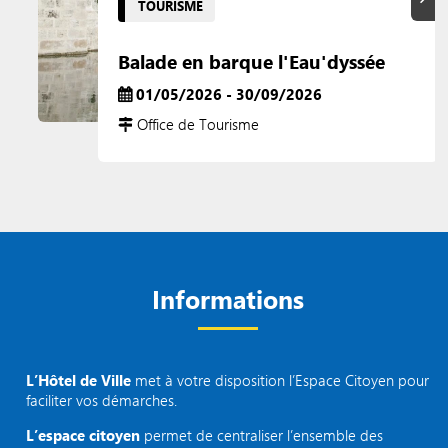
TOURISME
Balade en barque l'Eau'dyssée
01/05/2026 - 30/09/2026
Office de Tourisme
Informations
L’Hôtel de Ville
met à votre disposition l’Espace Citoyen pour
faciliter vos démarches.
L’espace citoyen
permet de centraliser l’ensemble des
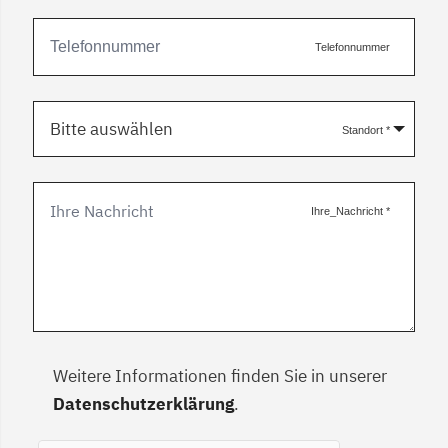
Telefonnummer
Bitte auswählen
Standort
*
Ihre_Nachricht
*
Weitere Informationen finden Sie in unserer
Datenschutzerklärung
.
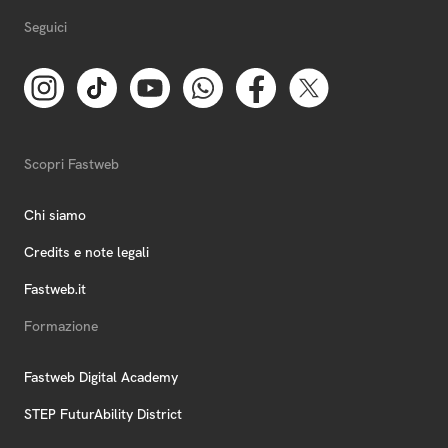
Seguici
Scopri Fastweb
Chi siamo
Credits e note legali
Fastweb.it
Formazione
Fastweb Digital Academy
STEP FuturAbility District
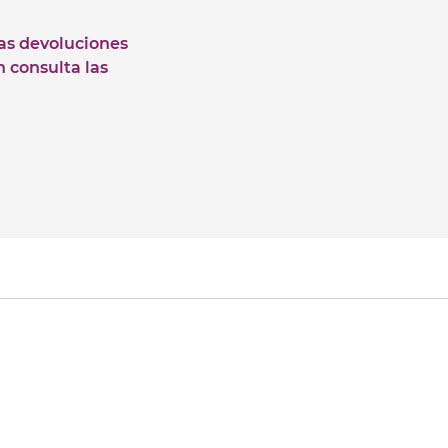
las devoluciones
n consulta las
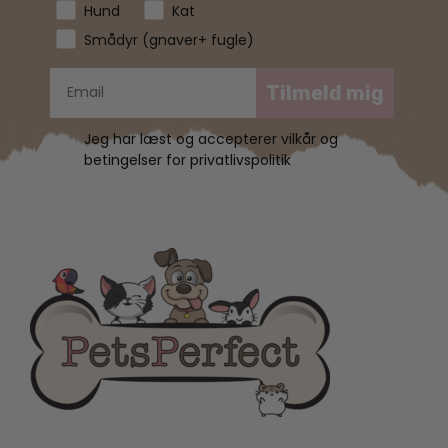
Hund
Kat
Smådyr (gnaver+ fugle)
Tilmeld mig
Jeg har læst og accepterer vilkår og
betingelser for privatlivspolitik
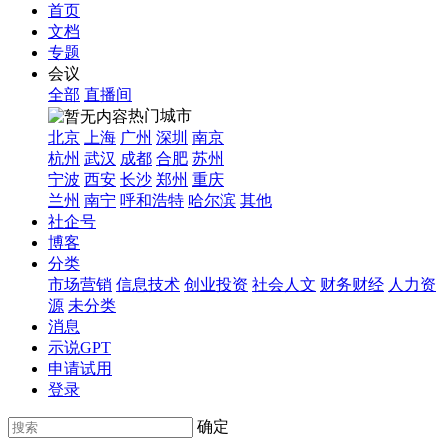
首页
文档
专题
会议
全部
直播间
热门城市
北京
上海
广州
深圳
南京
杭州
武汉
成都
合肥
苏州
宁波
西安
长沙
郑州
重庆
兰州
南宁
呼和浩特
哈尔滨
其他
社企号
博客
分类
市场营销
信息技术
创业投资
社会人文
财务财经
人力资
源
未分类
消息
示说GPT
申请试用
登录
确定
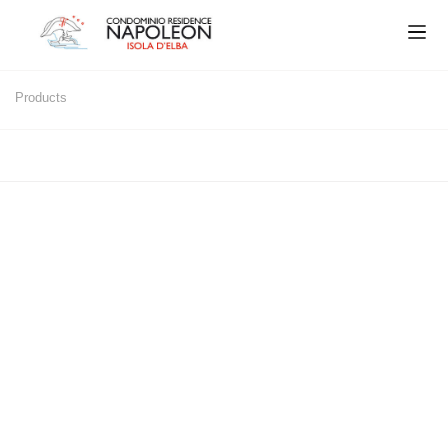
Products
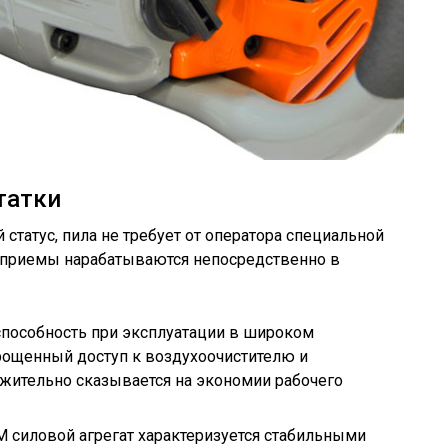
татки
статус, пила не требует от оператора специальной
 приемы нарабатываются непосредственно в
способность при эксплуатации в широком
рощенный доступ к воздухоочистителю и
жительно сказывается на экономии рабочего
М силовой агрегат характеризуется стабильными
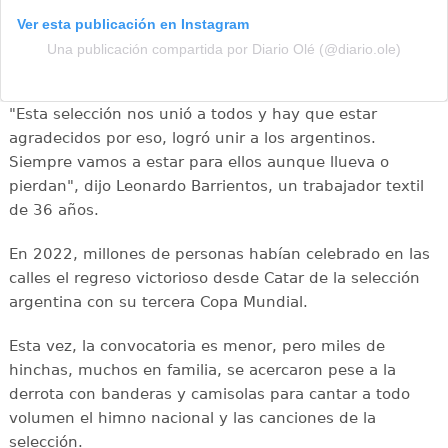
Ver esta publicación en Instagram
Una publicación compartida por Diario Olé (@diario.ole)
"Esta selección nos unió a todos y hay que estar
agradecidos por eso, logró unir a los argentinos.
Siempre vamos a estar para ellos aunque llueva o
pierdan", dijo Leonardo Barrientos, un trabajador textil
de 36 años.
En 2022, millones de personas habían celebrado en las
calles el regreso victorioso desde Catar de la selección
argentina con su tercera Copa Mundial.
Esta vez, la convocatoria es menor, pero miles de
hinchas, muchos en familia, se acercaron pese a la
derrota con banderas y camisolas para cantar a todo
volumen el himno nacional y las canciones de la
selección.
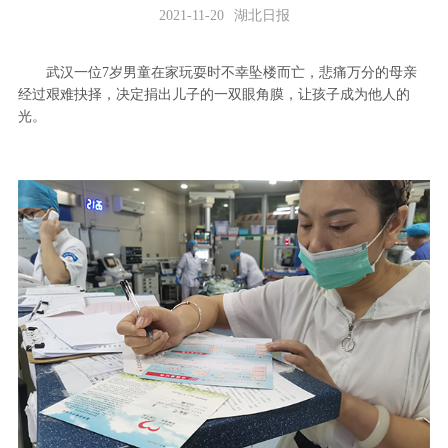
2021-11-20
湖北日报
武汉一位7岁男童在家玩耍时不幸坠楼而亡，悲痛万分的母亲
经过艰难抉择，决定捐出儿子的一双眼角膜，让孩子成为他人的
光。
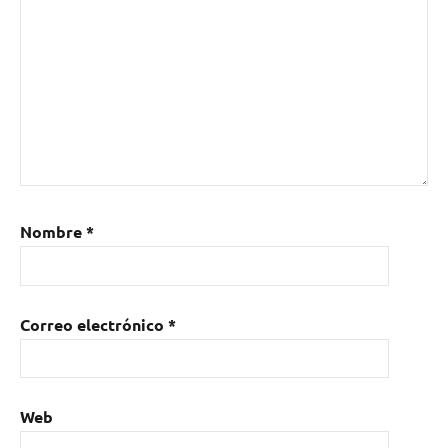
Nombre
*
Correo electrónico
*
Web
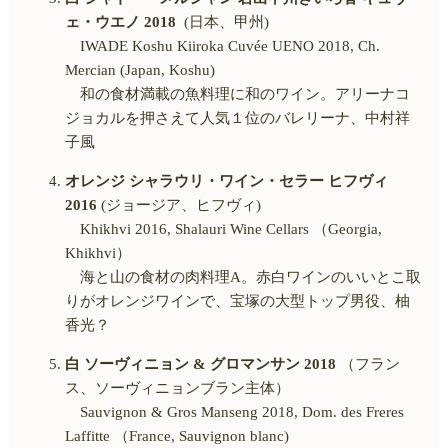
ェ・ウエノ
2018
(日本、甲州
)
IWADE Koshu Kiiroka Cuvée UENO 2018, Ch.
Mercian (Japan, Koshu)
和の食材満載の魚料理に和のワイン。アリーナコ
ジョカルを押さえて人気１位のバレリーナ、中村祥
子風
オレンジ シャラウリ・ワイン・セラー ヒフヴィ
2016
(ジョージア、ヒフヴィ
)
Khikhvi 2016, Shalauri Wine Cellars （
Georgia,
Khikhvi
）
海と山の食材の肉料理
A
。赤白ワインのいいとこ取
りがオレンジワインで、宝塚の大型トップ男役、柚
香光？
白 ソーヴィニョン
&
グロマンサン
2018
（フラン
ス、ソーヴィニョンブラン主体）
Sauvignon & Gros Manseng 2018, Dom. des Freres
Laffitte （
France, Sauvignon blanc)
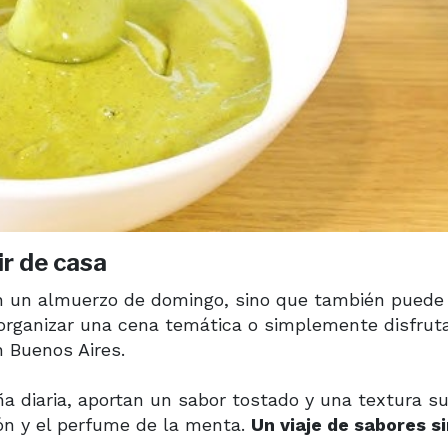
r de casa
 en un almuerzo de domingo, sino que también puede
 organizar una cena temática o simplemente disfrut
n Buenos Aires.
ña diaria, aportan un sabor tostado y una textura s
món y el perfume de la menta.
Un viaje de sabores s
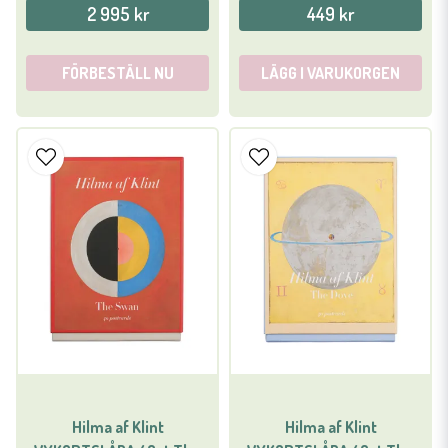
2 995 kr
449 kr
FÖRBESTÄLL NU
LÄGG I VARUKORGEN
Hilma af Klint
Hilma af Klint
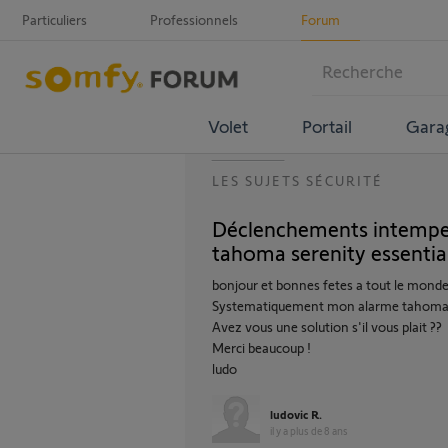
Particuliers
Professionnels
Forum
Volet
Portail
Gara
LES SUJETS SÉCURITÉ
Déclenchements intempes
tahoma serenity essentia
bonjour et bonnes fetes a tout le mond
Systematiquement mon alarme tahoma se
Avez vous une solution s'il vous plait ??
Merci beaucoup !
ludo
ludovic R.
il y a plus de 8 ans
☆ ☆ ☆ ☆
→ Activity:
Quote the lines above exactly, starting with the one that has "жительно сказывается на экономии рабочего" and ending with the one that has "Siempre vamos a"; drop the pictures and include nothing else.

→ Solution to this exercise:
жительно сказывается на экономии рабочего
М силовой агрегат характеризуется стабильными
Ver esta publicación en Instagram
Una publicación compartida por Diario Olé (@diario.ole)
"Esta selección nos unió a todos y hay que estar
agradecidos por eso, logró unir a los argentinos.
Siempre vamos a estar para ellos aunque llueva o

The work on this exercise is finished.